Mr. Stockman's article wants to point a finger of blame at these same officials for creating this condition with their monetary stimulus policies. While that may be true, it does not help any of us deal with the consequences if a major deflation event does unfold. Most of us will just be trying to get by and figure out how to deal with the situation. The Central Banks will probably be in full panic response if this happens. No one should hope this happens of course. Being able to blame the Central Banks won't put any food on the table.

For now, things are still relatively stable despite the recent stock market volatility. All we can do is continue to stay alert and watch things. Low inflation, falling oil prices, stock market volatility, and bond market volatility are all signs of a possible coming deflation event. The financial authorities are clearly worried about it and are issuing warnings right and left. What we have to do is continue to follow events and watch how the authorities respond if deflation does gain momentum. Do they reverse course and ramp up another huge monetary stimulus program for example? If they do, does inflation start to rise quickly? Does another crisis unfold and lead to monetary system change sooner rather than later?

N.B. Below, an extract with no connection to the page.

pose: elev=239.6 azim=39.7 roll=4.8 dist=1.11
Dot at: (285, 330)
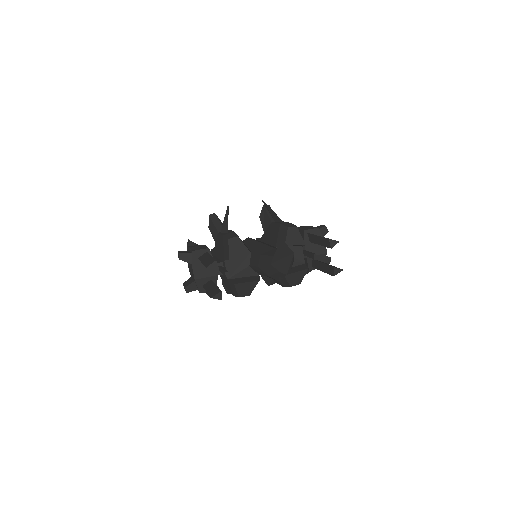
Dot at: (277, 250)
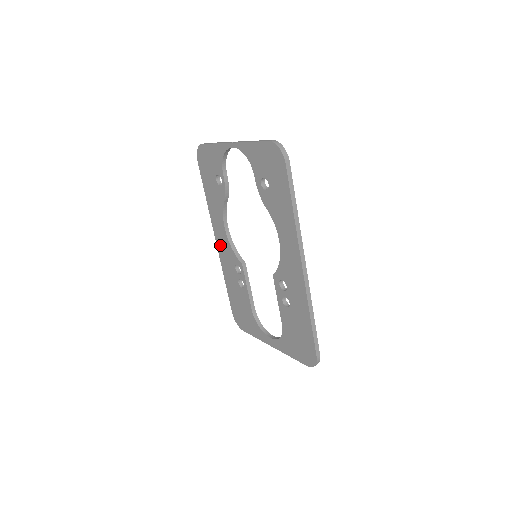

Because there is a gigantic debt overhang on the present system and the system is highly globally interconnected, big changes can happen quickly. A problem anywhere can lead to a problem everywhere. Jim Rickards says an avalanche is building up (the system is unstable) and any new snowflake can trigger it. The first step to being as prepared as possible for whatever happens is to stay informed. That is what we are trying to do here and encourage readers to do.